DYSPEPSIA GENERATION

We have seen the future, and it sucks.

The Battle Over Rare Earth Metals

29th January 2010

Read it.

Guess who needs ’em? Us.

These 15 consecutive lanthanide elements have, uniquely among all the elements in the periodic table, chemical properties so similar that they are difficult and expensive to separate from one another. However, once these metals have been separated from one another, the individual physical properties of these materials put them in today’s top tier of the rarest and in many cases the most critical of metals for technological application. These metals are used to manufacture environmentally friendly products such as electric cars and in alternative power generating technologies such as wind turbines.
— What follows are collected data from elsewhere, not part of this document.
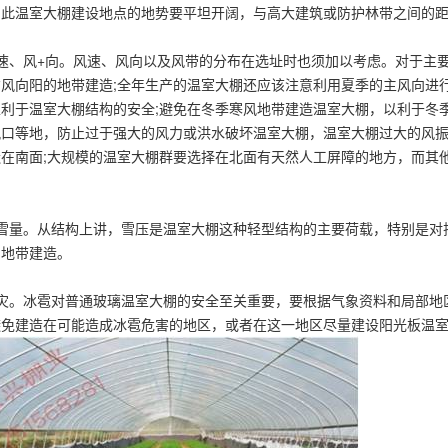
因此温室大棚建设地点的地势要平坦开阔，与高大建筑或防护林带之间的
风速、风+向。风速、风向以及风带的分布在选址时也须加以考虑。对于主
风向阳的地带建造;全年生产的温室大棚还应该注意利用夏季的主风向进
利于温室大棚结构的安全;避免在冬季寒风地带建造温室大棚，以利于冬
风口等地，防止过于强大的风力或洪水破坏温室大棚，温室大棚过大的风
造在南面;大规模的温室大棚群要选择在北面有天然人工屏障的地方，而其
。
降雪量。从结构上讲，雪压是温室大棚这种轻型结构的主要荷载，特别是对
和地带建造。
雹灾。冰雹对普通玻璃温室大棚的安全至关重要，要根据气象资料和局部地
避免建造在可能造成冰雹危害的地区，或者在这一地区尽量建设阳光板温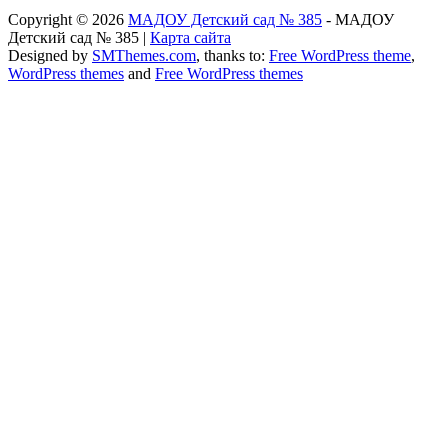
Copyright © 2026
МАДОУ Детский сад № 385
- МАДОУ
Детский сад № 385 |
Карта сайта
Designed by
SMThemes.com
, thanks to:
Free WordPress theme
,
WordPress themes
and
Free WordPress themes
Guess who owns ’em? China.

The main accessible concentrations of the rare earths are found in China, where more than 95% of rare earths are now produced. Over the last seven years, China has reduced the amount of rare earths available for export by some 40%.

Chinese officials are openly concerned that the elements mined in the Bayanobo region are so valuable and important to China’s technological future that they must be conserved for future Chinese use. Rare earth production is or may soon be too low to keep up with growing demand.

For the rest of the world, the problem is that the rare earths which the Chinese deem so important to their technological and green future are already critical for maintaining the West’s technological and green present, let alone a future of green growth and sustainable production.

Does that bother you? It bothers me.